EXERCISE REQUIREMENTS:
(1) According to the technosphere article, what is the estimated total weight of the technosphere?
(2) Continue the technosphere article past its final sentence.

TEXT EXTRACT:
[Start]

Humans Have Made 30 Trillion Tons of Stuff

That's 110 pounds per square meter of the Earth's surface

By Michael Harthorne, Newser Staff
newser.com

(NEWSER) – Humans have built a ton of things to keep us alive on this twirling little rock: farms, airports, roads, CDs, houses, computers, landfills, and so forth. All these things are known as the technosphere, and for the first time ever—in a study published last month in the Anthropocene Review—scientists have estimated their total weight: an impressive 30 trillion tons. According to Forbes, that's "enough to add another good-sized mountain to the Appalachians, or perhaps even to the Rockies." Or as a press release breaks it down, it's roughly 110 pounds per square meter of the Earth's surface. Researchers say the technosphere is a "major new phenomenon on this planet" that is "evolving extraordinarily rapidly." It's also a handy means of measuring how much humans have shaped the planet.

[End]

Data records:

[Start]

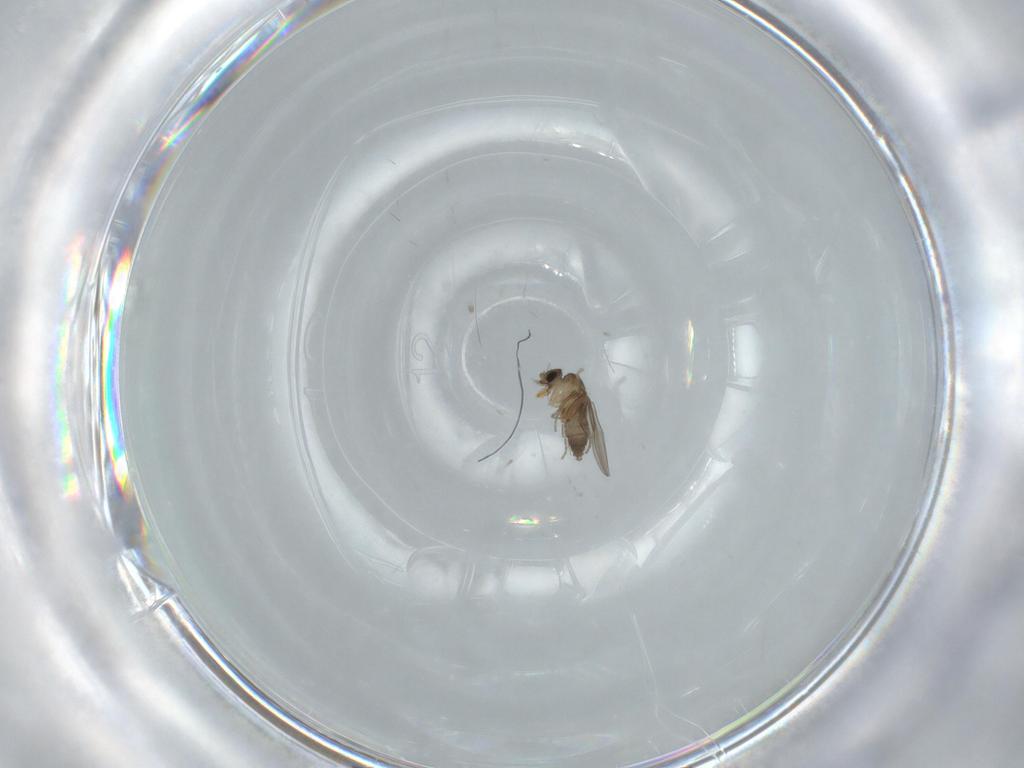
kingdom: Animalia
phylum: Arthropoda
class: Insecta
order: Diptera
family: Phoridae
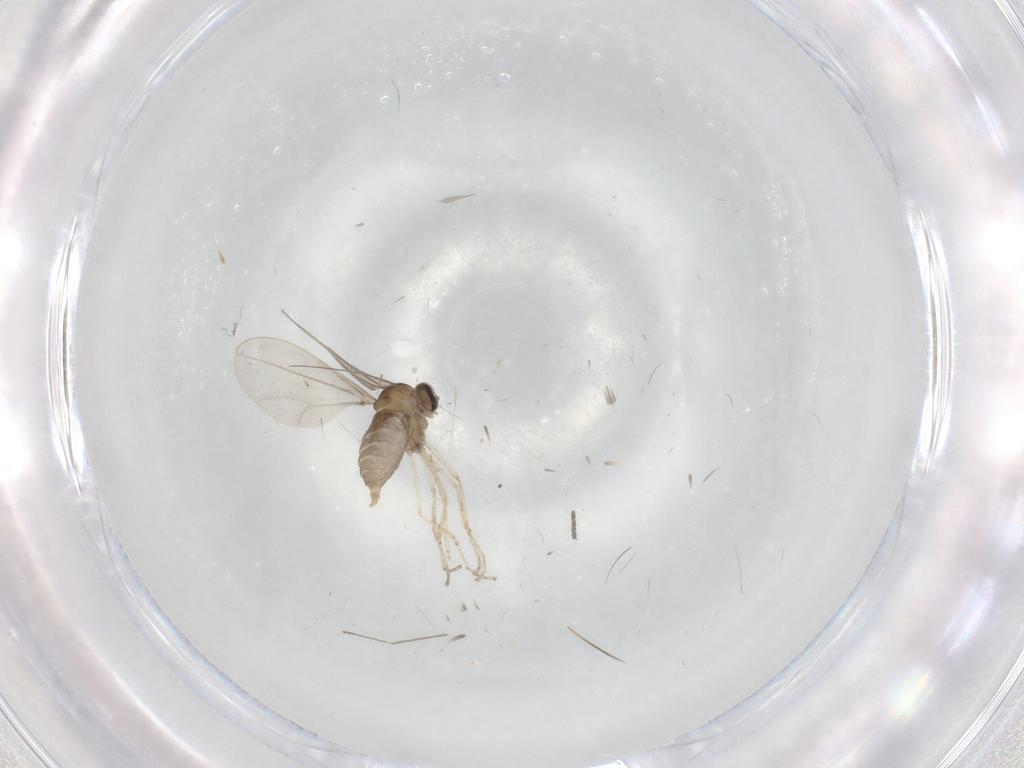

[End]

ANSWERS BY TASK:
(1) 30 trillion tons.

(2)
Scientists argue that the sheer scale of the technosphere is convincing evidence that we're living in a new, as-yet-unofficial geologic epoch known as the "Anthropocene," Gizmodo reports. The quickest way to be recognized as an epoch is to have a discernible fossil record, and due to the fact that the technosphere is—unlike the biosphere—"remarkably poor at recycling its own materials," that shouldn't be a problem. If "technofossils" from the Anthropocene were classified like normal fossils, there would more than a billion different types, outnumbering the types of species currently alive. (Scientists say Earth entered a new age around 1950.)